▸ **Tarefa**: Reproduza sem nenhuma alteração as linhas dos dados abaixo, começando na que contém "membayar candah tambahan/nafal." e terminando na que contém "apa yang kami", com ambas incluídas.

▸ **Dados para análise**:
● ● ● ● ● ● ●

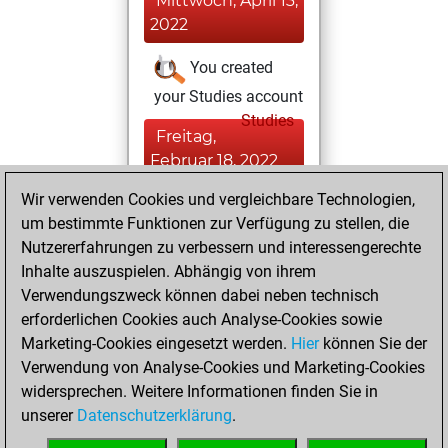
Mittwoch, April 13,
2022
You created
your Studies account
Studies
Freitag,
Februar 18, 2022
Wir verwenden Cookies und vergleichbare Technologien,
You played 4
um bestimmte Funktionen zur Verfügung zu stellen, die
bullet games
Play
Nutzererfahrungen zu verbessern und interessengerechte
You scored +0
Inhalte auszuspielen. Abhängig von ihrem
=0 -4 in bullet
Verwendungszweck können dabei neben technisch
erforderlichen Cookies auch Analyse-Cookies sowie
Mittwoch,
Marketing-Cookies eingesetzt werden.
Hier
können Sie der
November 25,
Verwendung von Analyse-Cookies und Marketing-Cookies
2020
widersprechen. Weitere Informationen finden Sie in
unserer
Datenschutzerklärung
.
You created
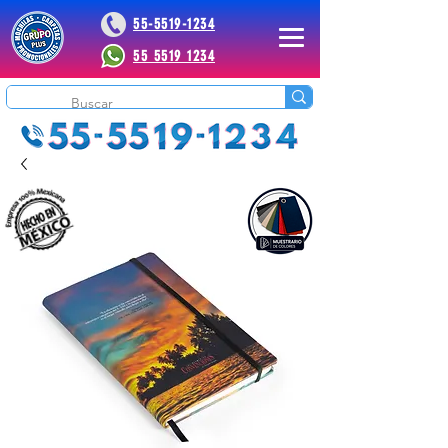
55-5519-1234
55 5519 1234
 Plus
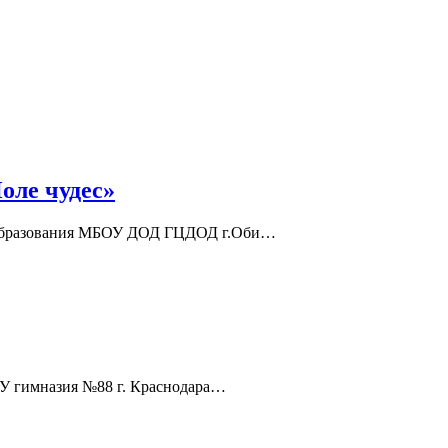
оле чудес»
о образования МБОУ ДОД ГЦДОД г.Оби…
У гимназия №88 г. Краснодара…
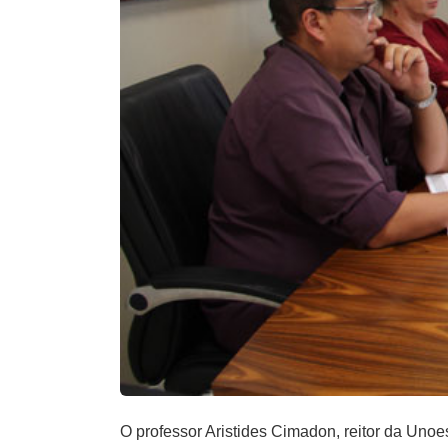
O professor Aristides Cimadon, reitor da Unoe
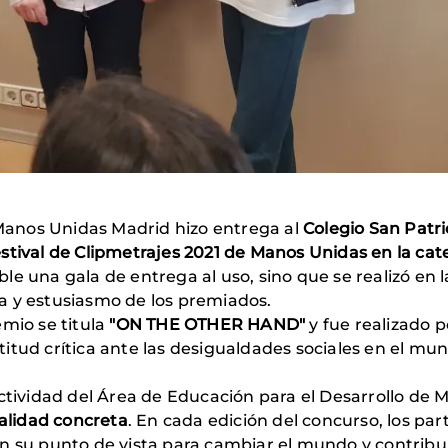
e Manos Unidas Madrid hizo entrega al
Colegio San Patr
stival de Clipmetrajes 2021 de Manos Unidas en la cat
e una gala de entrega al uso, sino que se realizó en 
a y estusiasmo de los premiados.
emio se titula
"ON THE OTHER HAND
"
y fue realizado p
tud crítica ante las desigualdades sociales en el mund
actividad del Área de Educación para el Desarrollo de
ealidad concreta
. En cada edición del concurso, los pa
en su punto de vista para cambiar el mundo y contribu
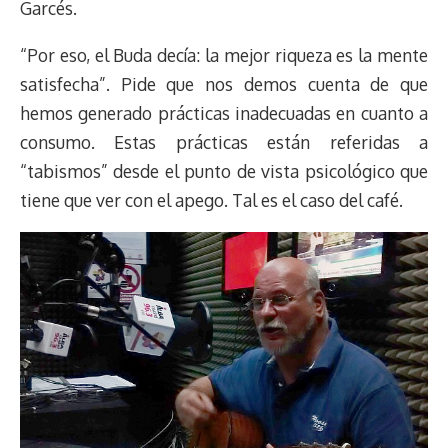
Garcés.
“Por eso, el Buda decía: la mejor riqueza es la mente
satisfecha”. Pide que nos demos cuenta de que
hemos generado prácticas inadecuadas en cuanto a
consumo. Estas prácticas están referidas a
“tabismos” desde el punto de vista psicológico que
tiene que ver con el apego. Tal es el caso del café.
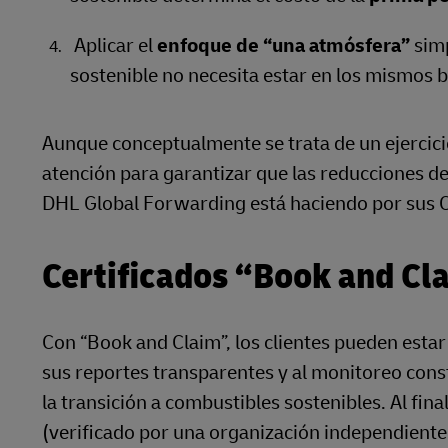
Aplicar el
enfoque de “una atmósfera”
simp
sostenible no necesita estar en los mismos 
Aunque conceptualmente se trata de un ejercici
atención para garantizar que las reducciones de
DHL Global Forwarding está haciendo por sus Cl
Certificados “Book and Cl
Con “Book and Claim”, los clientes pueden estar
sus reportes transparentes y al monitoreo const
la transición a combustibles sostenibles. Al fina
(verificado por una organización independiente) 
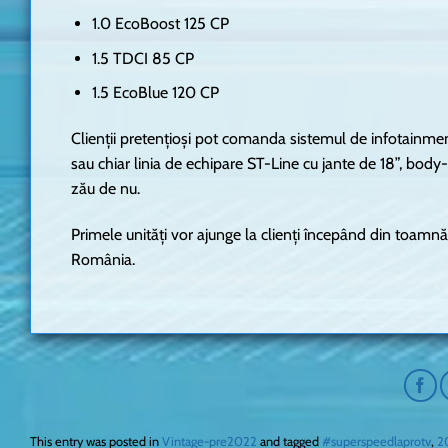
1.0 EcoBoost 125 CP
1.5 TDCI 85 CP
1.5 EcoBlue 120 CP
Clienții pretențioși pot comanda sistemul de infotainmen
sau chiar linia de echipare ST-Line cu jante de 18”, body-
zău de nu.
Primele unități vor ajunge la clienți începând din toamnă
România.
This entry was posted in
Vintage-pre2022
and tagged
#superspeedlaprotv
,
2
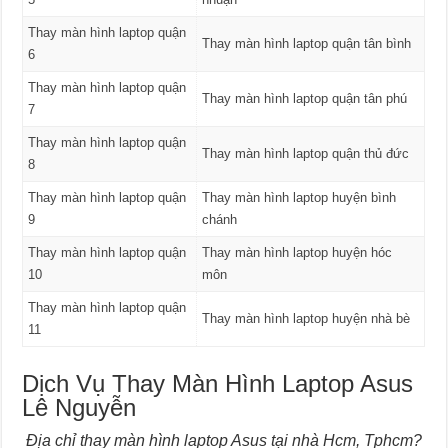
Thay màn hình laptop quận
Thay màn hình laptop quận tân bình
6
Thay màn hình laptop quận
Thay màn hình laptop quận tân phú
7
Thay màn hình laptop quận
Thay màn hình laptop quận thủ đức
8
Thay màn hình laptop quận
Thay màn hình laptop huyện bình
9
chánh
Thay màn hình laptop quận
Thay màn hình laptop huyện hóc
10
môn
Thay màn hình laptop quận
Thay màn hình laptop huyện nhà bè
11
Dịch Vụ Thay Màn Hình Laptop Asus
Lê Nguyễn
Địa chỉ thay màn hình laptop Asus tại nhà Hcm, Tphcm?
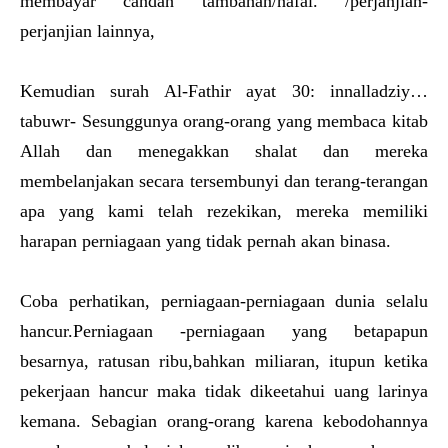
membayar candah tambahan/nafal. /perjanjian-
perjanjian lainnya,
Kemudian surah Al-Fathir ayat 30: innalladziy…
tabuwr- Sesunggunya orang-orang yang membaca kitab
Allah dan menegakkan shalat dan mereka
membelanjakan secara tersembunyi dan terang-terangan
apa yang kami telah rezekikan, mereka memiliki
harapan perniagaan yang tidak pernah akan binasa.
Coba perhatikan, perniagaan-perniagaan dunia selalu
hancur.Perniagaan -perniagaan yang betapapun
besarnya, ratusan ribu,bahkan miliaran, itupun ketika
pekerjaan hancur maka tidak dikeetahui uang larinya
kemana. Sebagian orang-orang karena kebodohannya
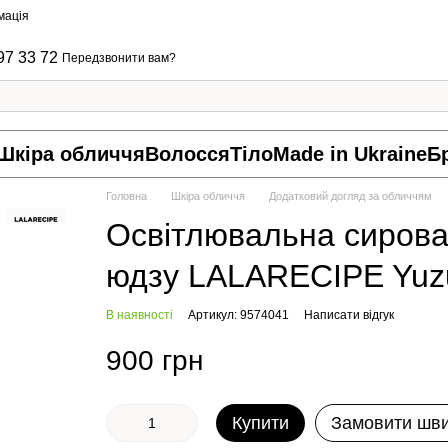
мація
97 33 72
Передзвонити вам?
Шкіра обличчя
Волосся
Тіло
Made in Ukraine
Б
Головна
Шкіра обличчя
Додатковий догляд за обличчям
Освітлювальна сироват
юдзу LALARECIPE Yuzu
В наявності
Артикул: 9574041
Написати відгук
900 грн
Купити
Замовити шв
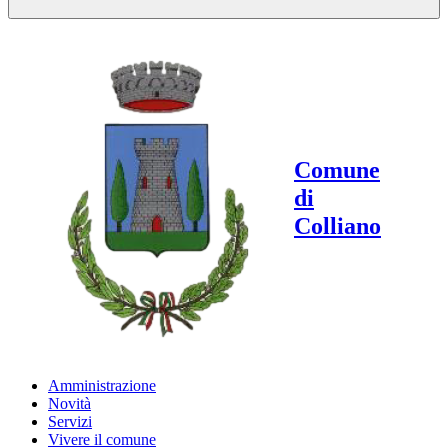
Comune
di
Colliano
Amministrazione
Novità
Servizi
Vivere il comune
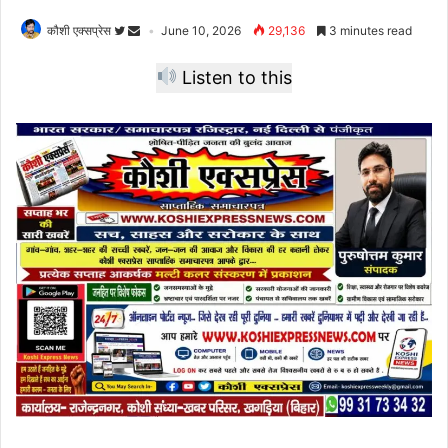
कौशी एक्सप्रेस
June 10, 2026
29,136
3 minutes read
Listen to this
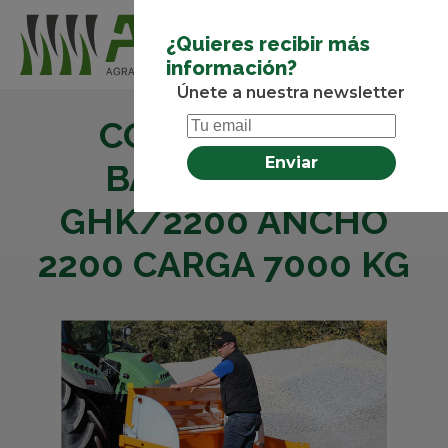
¿Quieres recibir más
información?
Únete a nuestra newsletter
CONTENEDOR
BASCULANTE
GHK/2200 ANCHO
2200 CARGA 7000 KG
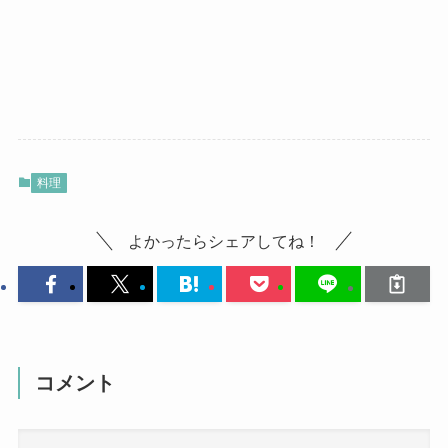
料理
よかったらシェアしてね！
コメント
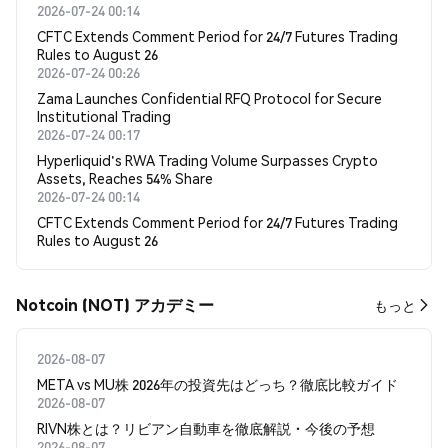
2026-07-24 00:14
CFTC Extends Comment Period for 24/7 Futures Trading
Rules to August 26
2026-07-24 00:26
Zama Launches Confidential RFQ Protocol for Secure
Institutional Trading
2026-07-24 00:17
Hyperliquid's RWA Trading Volume Surpasses Crypto
Assets, Reaches 54% Share
2026-07-24 00:14
CFTC Extends Comment Period for 24/7 Futures Trading
Rules to August 26
Notcoin (NOT) アカデミー
もっと
2026-08-07
META vs MU株 2026年の投資先はどっち？徹底比較ガイド
2026-08-07
RIVN株とは？リビアン自動車を徹底解説・今後の予想
2026-08-07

● ● ● ● ● ● ●

▸ **Resultado do exercício**:
membayar candah tambahan/nafal. /perjanjian-
perjanjian lainnya,
Kemudian surah Al-Fathir ayat 30: innalladziy…
tabuwr- Sesunggunya orang-orang yang membaca kitab
Allah dan menegakkan shalat dan mereka
membelanjakan secara tersembunyi dan terang-terangan
apa yang kami telah rezekikan, mereka memiliki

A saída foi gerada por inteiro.